Call Arrington an ass - yes, but walk off the show in a fury - absolutely not.
Weird thing about springtime - I never see some many dead things at any other time of the year. In the past 10 days, I've seen the following in my office or around the office building itself:
1 - A whole mess of pill bugs on the carpet. I discovered them when I swapped my heater for my fan.
2 - Wasp on the windowsill. This one started out alive, banging and banging and banging itself against the window pane, trying to get out. I did try to effectuate a rescue operation, but by time I found a box with a lid, it was dead.
3 - Dead sparrow on the sidewalk. I would have never noticed it, but for the odd flight behaviour of another sparrow, which tried to hover, flew away, came back and flew away again.

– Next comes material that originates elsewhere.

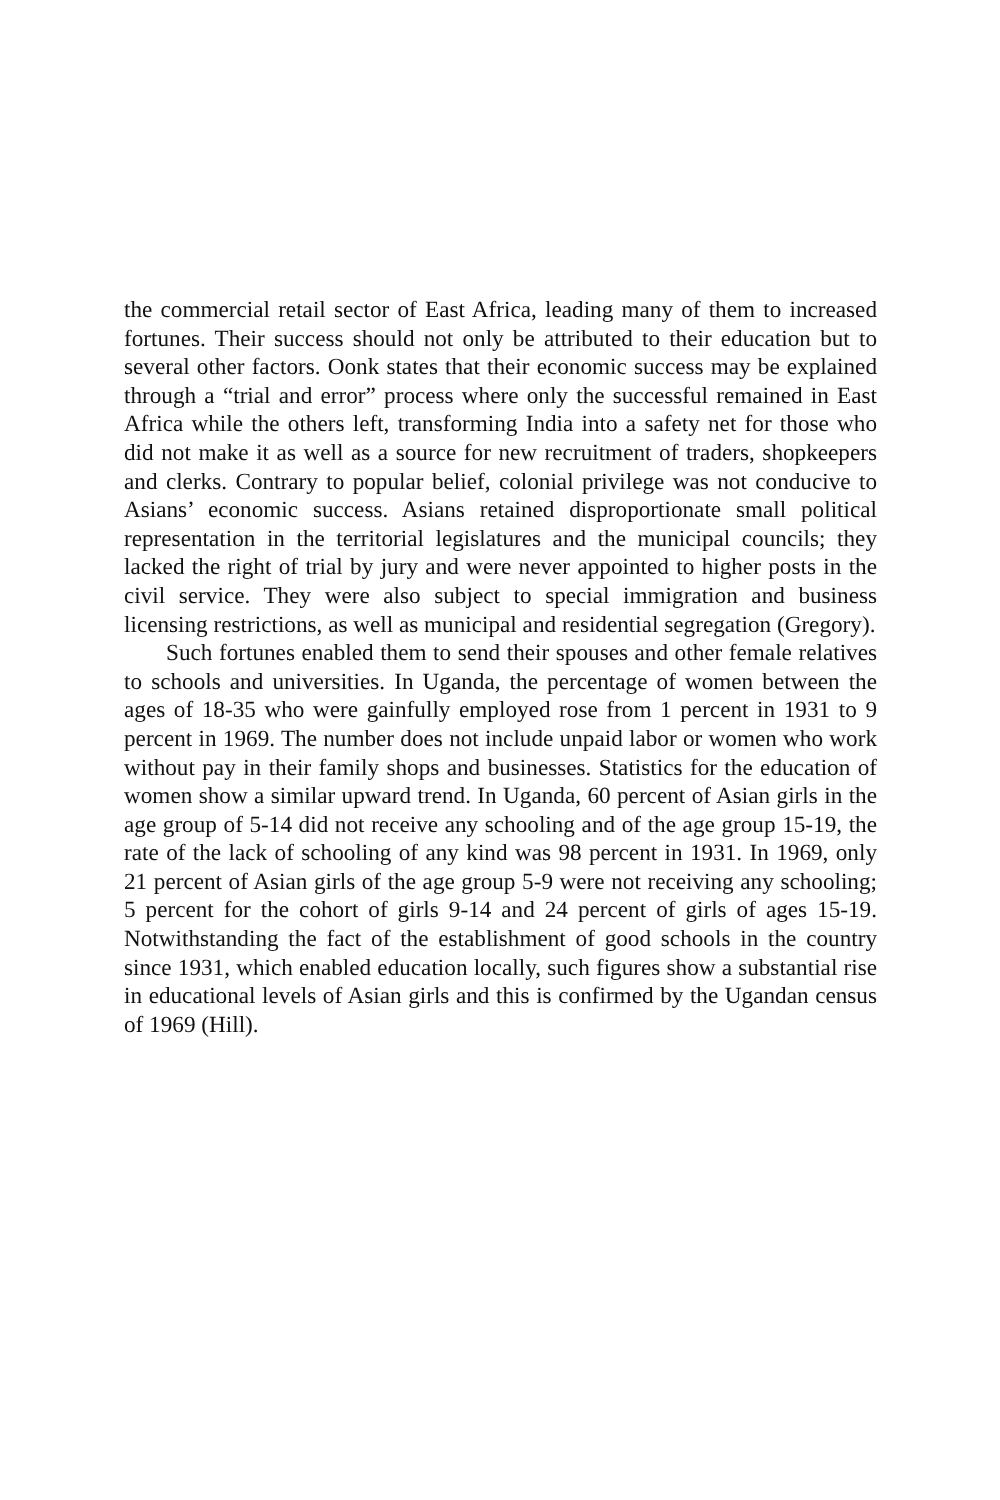the commercial retail sector of East Africa, leading many of them to increased fortunes. Their success should not only be attributed to their education but to several other factors. Oonk states that their economic success may be explained through a “trial and error” process where only the successful remained in East Africa while the others left, transforming India into a safety net for those who did not make it as well as a source for new recruitment of traders, shopkeepers and clerks. Contrary to popular belief, colonial privilege was not conducive to Asians’ economic success. Asians retained disproportionate small political representation in the territorial legislatures and the municipal councils; they lacked the right of trial by jury and were never appointed to higher posts in the civil service. They were also subject to special immigration and business licensing restrictions, as well as municipal and residential segregation (Gregory).
Such fortunes enabled them to send their spouses and other female relatives to schools and universities. In Uganda, the percentage of women between the ages of 18-35 who were gainfully employed rose from 1 percent in 1931 to 9 percent in 1969. The number does not include unpaid labor or women who work without pay in their family shops and businesses. Statistics for the education of women show a similar upward trend. In Uganda, 60 percent of Asian girls in the age group of 5-14 did not receive any schooling and of the age group 15-19, the rate of the lack of schooling of any kind was 98 percent in 1931. In 1969, only 21 percent of Asian girls of the age group 5-9 were not receiving any schooling; 5 percent for the cohort of girls 9-14 and 24 percent of girls of ages 15-19. Notwithstanding the fact of the establishment of good schools in the country since 1931, which enabled education locally, such figures show a substantial rise in educational levels of Asian girls and this is confirmed by the Ugandan census of 1969 (Hill).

But there is life, too. A big fat bumblebee just indulged in an orgy of pollen from the azaleas in front of my window.
Not my azaleas, these are found in Memphis, TN. Image courtesy of the blogger, Southern Heart.
I don't recall how I got onto the subject, but I was talking with Valerie about movies I've walked out of during the showing in a theater. In all the hundreds of movies I've seen, there have been only four that were so bad that I had to leave before the end. It occured to me, when I was talking with Val, that out of those four, three of them featured Robert DeNiro:
1977 - Damnation Alley - The huge scorpions totally grossed me out; 1980 - Raging Bull - The violence and the work "fuck" in every third sentence disgusted me; 1982 - King of Comedy- I was in the mood to see Sophie's Choice, but the gang wanted to see this; 1994 - Mary Shelley's Frankenstein - Again, too violent, too gross, and Kenneth Branagh was just not enough temptation to make me stay through the end.
And it just so happens that one of the movies that I should have walked out of, but didn't was Heat, also starring Mr. DeNiro. Heat wasn't gross, and the gun battle in the early part of the movie was a real thriller, but it just collapsed into a long, boring, talky film.
Well, it seems that the de-ranking of "adult" material that I discussed yesterday finally caught the attention of Amazon personnel. Instead of fobbing off authors with "we don't rank adult material" they actually paid attention and looked into the problem. According to the company, the de-ranking was the result of a system glitch accidently implemented by a worker in France, but it was initiated by comments and tagging of titles with certain search terms. Amazon hasn't provided a full explanation of how this happened, but has "vowed" to correct the problem and minimize the possiblity of it reoccurring.
They did admit that over 57 THOUSAND book titles were de-ranked according to this glitch, and they were restoring the rankings as soon as possible. I don't really trust the explanation, but it does make more sense than the company being infiltrated by right-wing culture police. Someone, or some group (more likely) outside of Amazon has taken advantage of the ranking/tagging loophole to impose their own set of values.
Me, I believe in two things: freedom of expression and free choice. Say what you like, write what you want. That doesn't mean I have to listen to your or I have to read what you wrote.
Amazon clearly has some holes in its search feature, and I do think they need some form of parental controls (like iTunes, maybe). I've searched for juvenalia and have gotten some pretty NSFW results (including one with pictures of jumbo-sized battery operated marital aids). But I don't think that any safety net that results in censorship is acceptable.